Non può essere diversamente, se nel 2018 il 31,5% delle donne nella fascia 25-49 anni non ha cercato lavoro perché impegnate nella maternità e nella cura, contro l’1,6% degli uomini. Non lo hanno fatto il 65% delle donne con figli fino a 5 anni e il 6,5% degli uomini. La cura dei bambini assorbe 5,7 miliardi di ore, per un valore di 44,1 miliardi prodotto per il 70,8% dalle donne. Più equilibrata la cura di disabili e adulti conviventi: le donne si fanno carico del 57,4% degli 825 milioni di ore (6,4 miliardi il valore).
L’attività di cura e assistenza espone peraltro le donne alla povertà in vecchiaia, perché vittime di un lavoro salariato discontinuo e di stress che attiva le malattie, producendo una vecchiaia di salute malferma.
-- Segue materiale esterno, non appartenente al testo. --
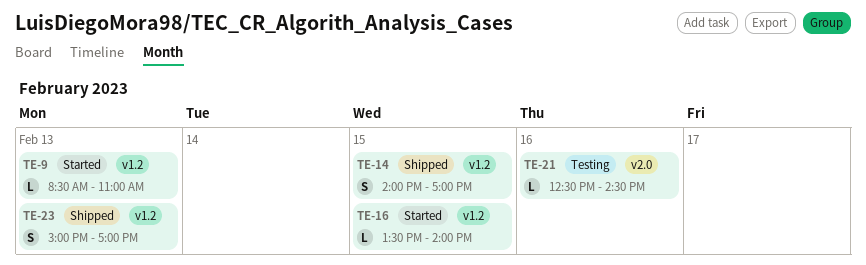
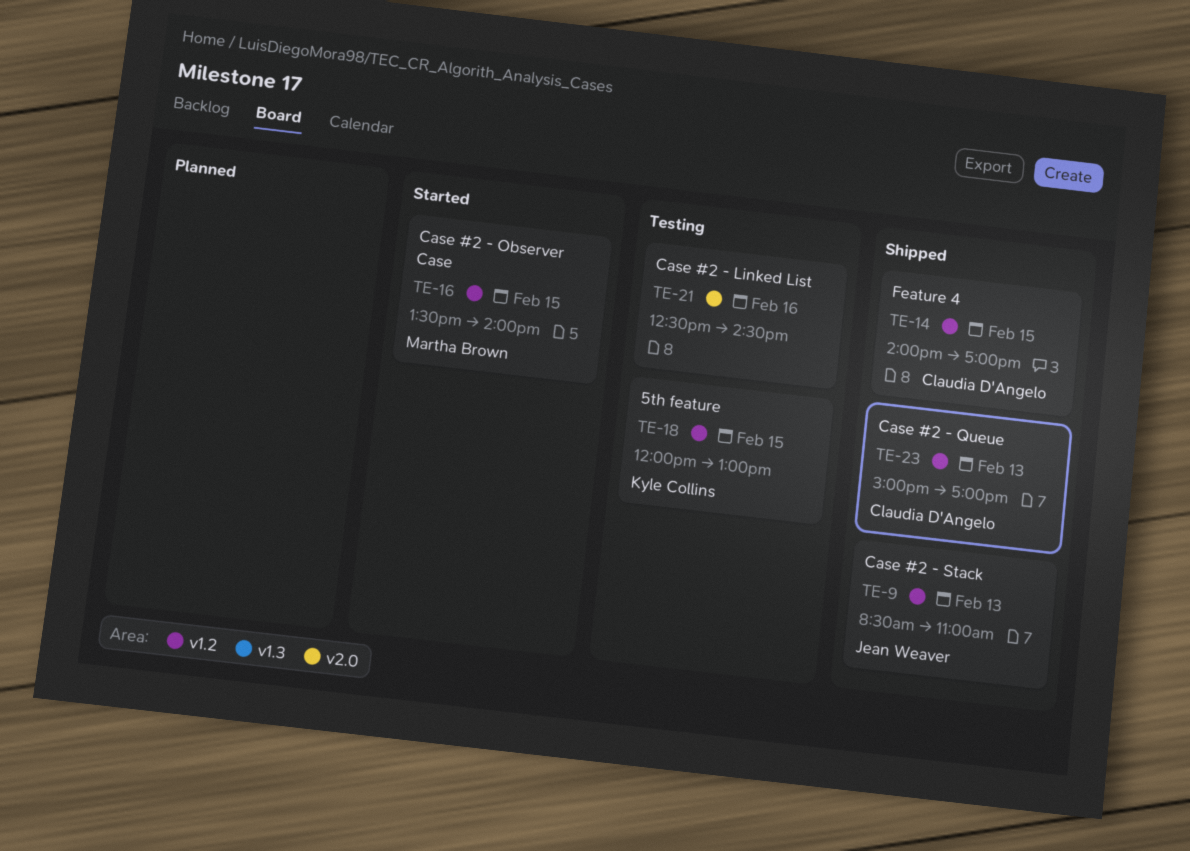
TE-9, status: Started -> Shipped
TE-18: none -> present

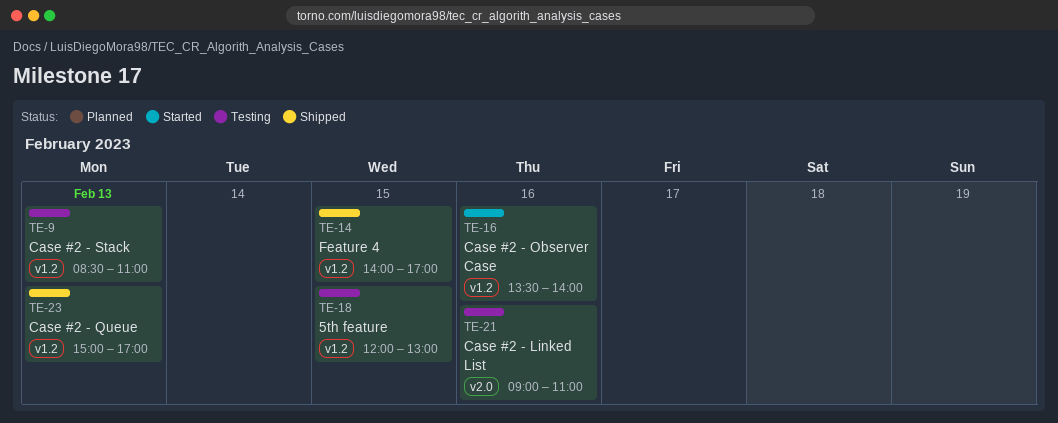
TE-9, status: Shipped -> Testing
TE-16, day: Feb 15 -> Feb 16
TE-21, begins: 12:30 -> 09:00
TE-21, ends: 14:30 -> 11:00

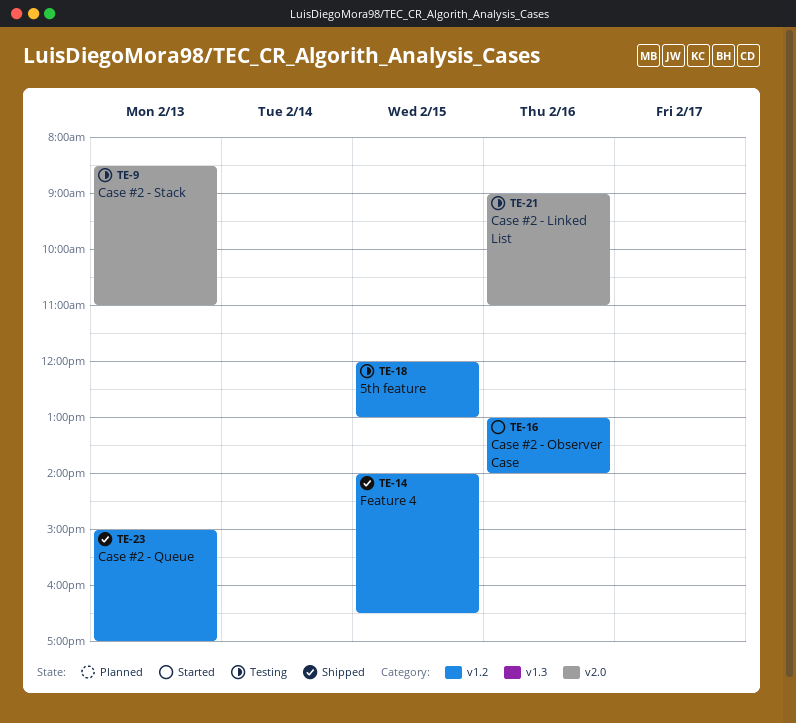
TE-9, label: v1.2 -> v2.0
TE-14, ends: 17:00 -> 16:30
TE-16, begins: 13:30 -> 13:00

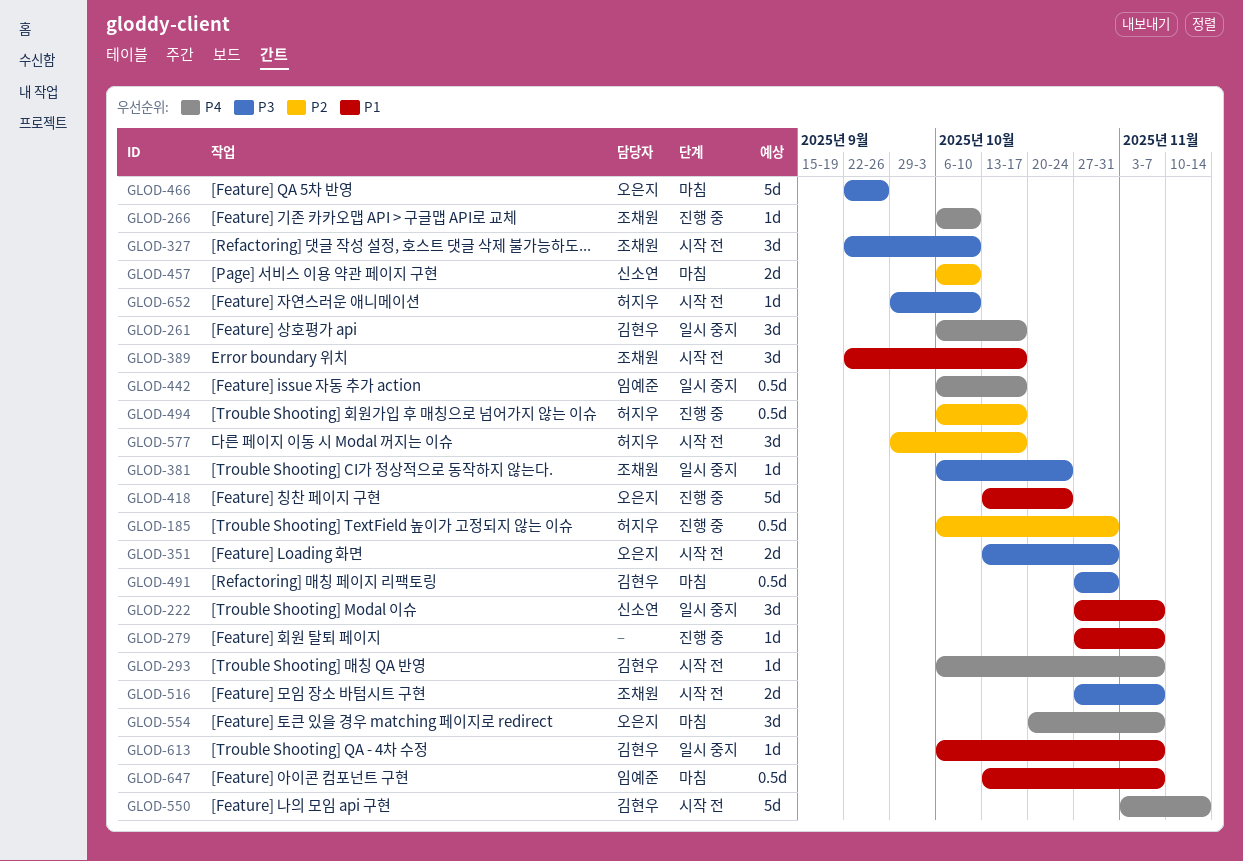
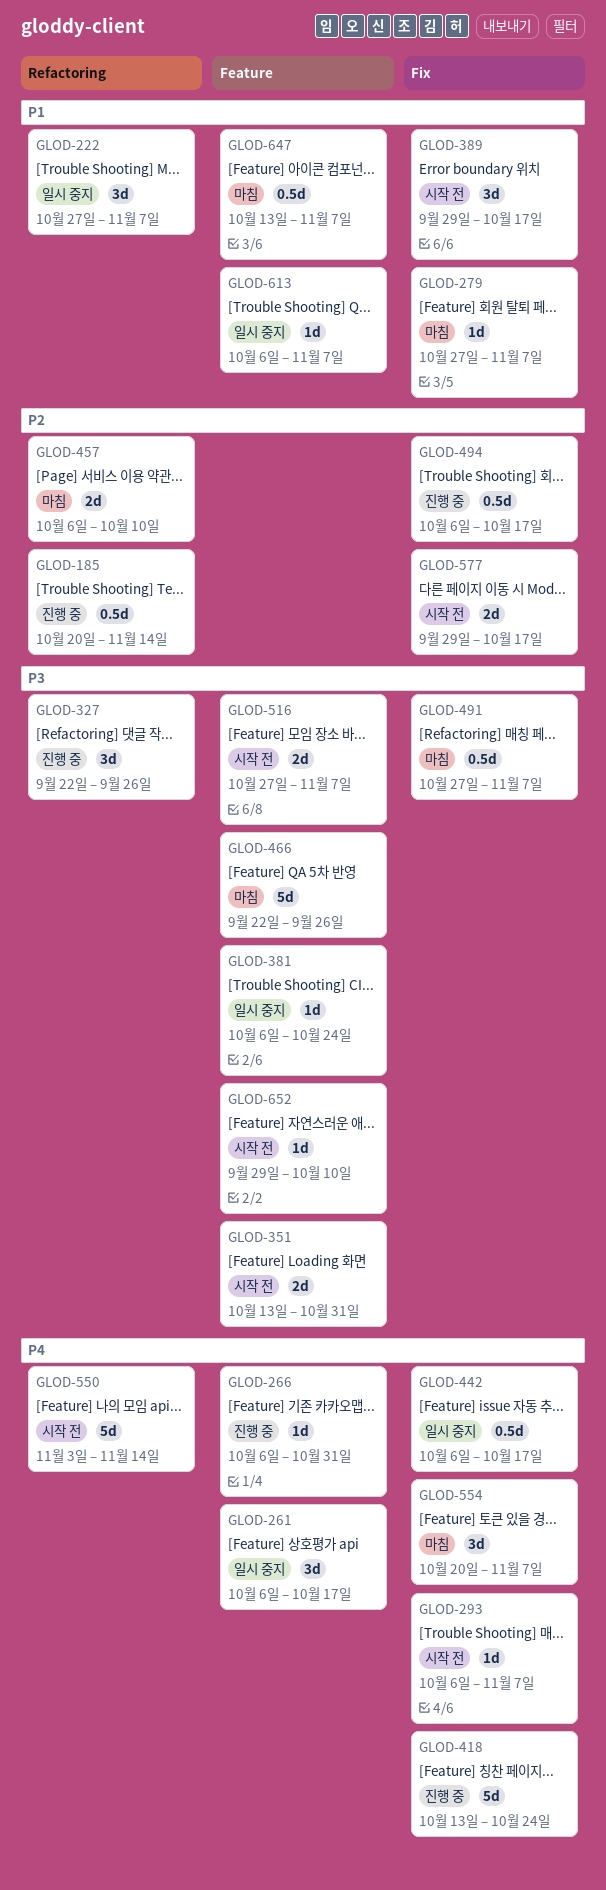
GLOD-185, start: Oct 6 -> Oct 20
GLOD-185, due: Oct 31 -> Nov 14
GLOD-266, due: Oct 10 -> Oct 31
GLOD-279, status: 진행 중 -> 마침
GLOD-327, status: 시작 전 -> 진행 중
GLOD-327, due: Oct 10 -> Sep 26
GLOD-389, start: Sep 22 -> Sep 29
GLOD-418, priority: P1 -> P4
GLOD-491, due: Oct 31 -> Nov 7
GLOD-577, estimate: 3d -> 2d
Nel 2018 una donna di 65 anni aveva un’aspettativa media di vita di 22,5 anni, 12,7 dei quali con limitazioni nelle attività; un coetaneo aveva un’aspettativa di vita di 19,3 anni, 9,3 dei quali con limitazioni.
Il mito della maternità si scontra oggi con contesti lavorativi precari, senza diritti, sullo sfondo dell’assenza di servizi pubblici, producendo declino demografico.
La destrutturazione dei servizi pubblici penalizza i ceti sociali deboli e arricchisce i soggetti privati che si sostituiscono ai servizi diretti dello Stato. Occupando soprattutto donne (68%) con bassi salari, basse qualifiche, alta precarietà e basse ore lavorate.
La svalutazione del lavoro di cura si riflette in quello fornito dall’esercito delle badanti, circa due milioni tra regolari e sommerse, soprattutto straniere (77%), massa invisibile e silenziosa che lavora in subappalto per altre donne meno svantaggiate.
La dismissione dei servizi pubblici produce inoltre la retorica della conciliazione tra tempi di vita e di lavoro, il cui punto di partenza è che siano le donne a occuparsi del lavoro riproduttivo. Nascono così i miti del part time, quello involontario vale il 12,3% dell’occupazione, con salari tra i 580 e i 760 euro al mese, del telelavoro, dello smart working e del welfare aziendale, che introducono ulteriori elementi di flessibilità cancellando proprio la distinzione tra tempo di vita e tempo di lavoro.
Salari inferiori, ricattabilità e precarietà stanno inoltre femminilizzando il mercato di un lavoro che è sempre più povero e senza diritti, di cui sono vittime 5milioni di persone.
Da questa condizione generalizzata si esce solamente con provvedimenti in grado di invertire la direzione, che secondo USB sono un reddito di base incondizionato, salario minimo legale, riduzione dell’orario di lavoro a parità di salario, welfare universale, diminuzione dell’età pensionabile, massicce assunzioni nella pubblica amministrazione, sostegno alla maternità e genitorialità condivisa, conclude la nota.